The entries below hold a line with "pinky dip: (573, 788)" and a line with "middle pip: (655, 766)". Return those lines and all that lie between them, exactly and only.

(Records contained in a dataset)

== Segment start ==

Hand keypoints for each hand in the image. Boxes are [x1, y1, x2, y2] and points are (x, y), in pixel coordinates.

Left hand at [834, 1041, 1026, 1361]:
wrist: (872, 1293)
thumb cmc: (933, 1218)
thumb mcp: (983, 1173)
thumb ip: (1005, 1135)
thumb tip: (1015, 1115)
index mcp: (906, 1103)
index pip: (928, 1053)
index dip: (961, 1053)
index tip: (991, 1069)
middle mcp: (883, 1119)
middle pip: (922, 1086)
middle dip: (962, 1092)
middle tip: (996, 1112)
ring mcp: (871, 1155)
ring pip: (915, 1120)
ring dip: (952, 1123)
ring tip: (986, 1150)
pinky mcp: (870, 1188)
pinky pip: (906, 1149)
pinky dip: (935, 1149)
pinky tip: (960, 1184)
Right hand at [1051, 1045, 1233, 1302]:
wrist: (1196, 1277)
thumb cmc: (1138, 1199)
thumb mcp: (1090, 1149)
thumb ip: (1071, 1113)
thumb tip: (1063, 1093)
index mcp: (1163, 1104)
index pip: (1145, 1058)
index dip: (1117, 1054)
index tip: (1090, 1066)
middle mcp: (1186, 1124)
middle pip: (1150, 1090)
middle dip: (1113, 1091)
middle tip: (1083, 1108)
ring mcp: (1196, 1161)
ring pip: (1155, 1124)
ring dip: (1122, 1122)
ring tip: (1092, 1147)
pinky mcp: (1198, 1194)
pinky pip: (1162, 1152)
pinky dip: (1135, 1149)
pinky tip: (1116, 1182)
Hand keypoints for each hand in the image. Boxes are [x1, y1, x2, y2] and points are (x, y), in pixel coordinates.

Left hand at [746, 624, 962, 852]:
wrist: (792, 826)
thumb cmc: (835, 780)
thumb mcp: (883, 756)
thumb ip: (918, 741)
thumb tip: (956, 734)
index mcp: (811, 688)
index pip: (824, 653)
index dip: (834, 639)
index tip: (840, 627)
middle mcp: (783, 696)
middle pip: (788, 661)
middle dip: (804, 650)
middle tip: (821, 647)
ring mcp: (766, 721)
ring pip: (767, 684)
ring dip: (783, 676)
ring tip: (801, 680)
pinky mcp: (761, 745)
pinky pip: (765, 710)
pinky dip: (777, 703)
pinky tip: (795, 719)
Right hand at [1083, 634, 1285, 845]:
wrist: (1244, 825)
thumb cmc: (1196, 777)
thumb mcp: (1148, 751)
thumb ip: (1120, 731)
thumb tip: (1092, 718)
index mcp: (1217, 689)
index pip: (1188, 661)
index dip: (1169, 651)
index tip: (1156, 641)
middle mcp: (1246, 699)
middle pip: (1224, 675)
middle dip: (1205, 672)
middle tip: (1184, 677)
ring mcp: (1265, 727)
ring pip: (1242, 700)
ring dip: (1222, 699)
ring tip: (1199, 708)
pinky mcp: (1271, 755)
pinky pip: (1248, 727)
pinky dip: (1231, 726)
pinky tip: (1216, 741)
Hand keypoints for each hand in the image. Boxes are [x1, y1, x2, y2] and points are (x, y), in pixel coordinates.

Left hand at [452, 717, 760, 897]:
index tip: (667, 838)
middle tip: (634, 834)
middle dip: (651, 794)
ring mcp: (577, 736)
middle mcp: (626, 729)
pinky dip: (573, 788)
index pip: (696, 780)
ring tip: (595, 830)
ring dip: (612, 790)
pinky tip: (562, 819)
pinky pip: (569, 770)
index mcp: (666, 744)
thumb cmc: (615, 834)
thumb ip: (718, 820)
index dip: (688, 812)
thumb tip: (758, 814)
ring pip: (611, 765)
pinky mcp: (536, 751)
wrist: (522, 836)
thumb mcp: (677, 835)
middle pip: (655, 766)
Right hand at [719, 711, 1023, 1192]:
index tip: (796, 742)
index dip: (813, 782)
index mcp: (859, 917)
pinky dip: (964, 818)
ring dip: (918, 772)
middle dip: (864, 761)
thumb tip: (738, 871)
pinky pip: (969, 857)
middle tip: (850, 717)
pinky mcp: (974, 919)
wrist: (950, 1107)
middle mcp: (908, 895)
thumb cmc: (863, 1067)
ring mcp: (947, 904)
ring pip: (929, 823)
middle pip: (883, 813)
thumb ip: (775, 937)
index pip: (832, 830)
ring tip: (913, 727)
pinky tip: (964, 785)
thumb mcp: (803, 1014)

== Segment end ==

[Response box]
pinky dip: (573, 788)
index pip: (696, 780)
ring tip: (595, 830)
ring dip: (612, 790)
pinky tip: (562, 819)
pinky pip: (569, 770)
index mcp: (666, 744)
thumb cmc: (615, 834)
thumb ip: (718, 820)
index dip: (688, 812)
thumb tip: (758, 814)
ring pip: (611, 765)
pinky mcp: (536, 751)
wrist: (522, 836)
thumb mcp: (677, 835)
middle pip: (655, 766)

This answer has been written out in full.